Start with an update: I said Jeff Corriveau might never top his 2011 back-to-school strip, and I still feel that way, since that strip was so concise and came outta nowhere.
On the other hand, today's Deflocked put me on the floor.
Two quick observations: First, that's a nice recap of the ongoing arc in the first panel, bringing new readers into the scenario.
Second, a gag of such dour cynicism normally would fall to Mamet, and I've said before that well-constructed characters dictate who handles what jokes, but, first of all, cynicism is endemic in the strip, so it's not a break to hand it to Tucker.
Also, locking yourself into a format is a flaw, and the gag fits the situation with this particular character.
And in any case, it's funny, and funny is a good thing.
Speaking of nerdiness
So now that I've taken a good gag and gotten all nerdy on how it works, here's Tank McNamara about to immerse himself in something so nerdy that it is guaranteed to also suck all the joy out of its subject matter.
I'll grant you that I've never quite grasped gambling to begin with. That is, I enjoy a friendly wager on a game of rivals, when my favorite team plays yours.
But that's on a level with "bet I can hit that tree with a snowball," not the kind of bet where, if you lose, Paulie Walnuts and Bobby come by to collect.
Also, it's about who wins and who loses. Which is what the game is about. When you start offering point spreads, you've wandered away from the fun part.
Herm nails it.
Most of all, I'm going to cheer for my team anyway, which isn't always the case when you've got money riding on the success of the opposing quarterback or defensive end.
When you get to a point where you care more about the points you are racking up in your fantasy league than whether your favorite team wins, you've got a serious gambling problem.
Not necessarily "serious" in the sense of losing your home and putting your family on the street, but "serious" in the sense of totally losing your perspective.
Or at least in the sense of becoming, as Dave Kellett memorably pointed out, the kind of pathetic nerd you would mock if the subject were not Seriously Manly Sports For Seriously Manly Men.
In any case, the NFL recognizes the problem of sports gambling. They recognize that failure to rake in some of the revenue for themselves would be a problem.
In 2003, the NFL pressured ESPN into cancelling "Playmakers," one of the network's top-rated shows, because that story of a fictional team suggested domestic violence, performance enhancing drugs and acceptance of gay teammates were issues in professional football, which, of course, they are not.
But not only are they content to let ESPN broadcast fantasy league tip shows, they feature these tout-fests on their NFL network as well.
Which is different because gambling on sports is legal, yes.
But mostly because gambling revenues flow up, not down. As is often noted, those gaudy casinos in Las Vegas were not financed by letting the marks win.
And don't ever ask the NFL to choose between sentiment and revenues. Their allegiance is confined to the skyboxes of the nobility, and extends neither to the peasants in the bleachers nor the serfs on the field.
Certainly, the league doesn't give a rat's ass about "team loyalty" if they can sell a few more overpriced jerseys.
I moved my boys 1200 miles from Colorado 28 years ago and they are still Broncos fans, but ...
... never mind. Here's the ad I was going to point out, but, while I was looking for it, I decided to cancel my own rant because this NSFW guy has totally, hilariously nailed it.

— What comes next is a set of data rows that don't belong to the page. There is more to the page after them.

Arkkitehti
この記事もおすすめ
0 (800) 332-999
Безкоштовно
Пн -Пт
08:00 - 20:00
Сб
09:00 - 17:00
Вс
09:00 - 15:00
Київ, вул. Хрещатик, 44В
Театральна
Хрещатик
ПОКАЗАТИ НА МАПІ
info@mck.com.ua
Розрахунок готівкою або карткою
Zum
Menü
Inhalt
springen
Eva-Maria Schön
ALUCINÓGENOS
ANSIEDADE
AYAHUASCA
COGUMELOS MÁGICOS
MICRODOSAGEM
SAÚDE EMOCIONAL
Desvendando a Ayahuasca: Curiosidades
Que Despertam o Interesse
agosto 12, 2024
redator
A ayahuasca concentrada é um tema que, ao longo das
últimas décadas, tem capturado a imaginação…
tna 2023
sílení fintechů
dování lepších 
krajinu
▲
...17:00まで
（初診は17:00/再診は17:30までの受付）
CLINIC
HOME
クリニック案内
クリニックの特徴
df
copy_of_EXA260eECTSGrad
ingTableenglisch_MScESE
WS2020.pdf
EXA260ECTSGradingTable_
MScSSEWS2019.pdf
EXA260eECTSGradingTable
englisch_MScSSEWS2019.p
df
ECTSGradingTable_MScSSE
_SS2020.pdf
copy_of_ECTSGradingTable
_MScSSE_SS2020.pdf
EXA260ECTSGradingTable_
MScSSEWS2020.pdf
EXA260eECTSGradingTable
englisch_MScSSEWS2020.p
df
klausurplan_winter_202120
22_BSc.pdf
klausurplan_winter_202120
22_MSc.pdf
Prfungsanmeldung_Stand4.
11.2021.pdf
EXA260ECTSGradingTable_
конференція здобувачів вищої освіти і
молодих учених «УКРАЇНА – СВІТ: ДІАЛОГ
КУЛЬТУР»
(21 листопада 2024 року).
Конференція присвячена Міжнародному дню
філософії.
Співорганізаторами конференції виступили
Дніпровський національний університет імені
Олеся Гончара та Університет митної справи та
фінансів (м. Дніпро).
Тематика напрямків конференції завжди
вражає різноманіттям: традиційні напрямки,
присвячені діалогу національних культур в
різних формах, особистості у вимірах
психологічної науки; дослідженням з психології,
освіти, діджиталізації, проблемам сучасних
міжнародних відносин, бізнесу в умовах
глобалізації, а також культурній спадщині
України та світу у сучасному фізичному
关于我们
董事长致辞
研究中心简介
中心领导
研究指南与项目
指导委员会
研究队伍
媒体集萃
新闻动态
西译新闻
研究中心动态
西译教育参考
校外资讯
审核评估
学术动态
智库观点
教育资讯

Here's one of the few paragraphs that doesn't contain at least three well-deserved F-bombs:
I hate this family. I hate this ad. It was clearly dreamed up by some hideous art director who was given implicit instructions to showcase a sociopathic family tree of people abandoning their original team just so they can gobble up more expensive crap at the NFL Shop. The NFL wants you to be a fairweather fan so that you watch more games and pull a Laura Quinn with your jersey every chance you get. It’s sickening, by God. And you know what the worst part is? The mom is HAPPY about this. She thinks this is the greatest thing that has ever happened to her family. Can’t she see the forest for the trees? Can’t she see that she is barely holding together a loveless collective? I bet Brendan and Julie and Dan LOATHE each other and spend every Thanksgiving staring their phones so they don’t have to talk to one another.
I'm not a college football fan, so the Laura Quinn reference went over my head. Turned out to be a great reference.
And speaking of fantasy leagues
Real Life Adventures suggests something sure to fail.
I gave dating sites a shot several years ago, more out of curiosity than need, which is probably the safest way to approach both romance and the Internet.
I had about a half-dozen dates, only one of which led to a second, and the second was where we decided nothing was happening, which is a weird conversation to have over breakfast, but better to have it over breakfast at Denny's at 11 am than in your kitchen at 7:30.
Anyway, what I found on dating sites was a lot of women who listed their jobs as low-level clerical workers and their favorite hobby as travel and their favorite place as a Greek isle or Tahiti or Paris.
I ain't no mathematician, and I ain't no mathematician's son, but I know when the numbers don't add up.
However, those jet-setting fileclerks are a perfect match with the handsome, athletic millionaires who frequent those sites.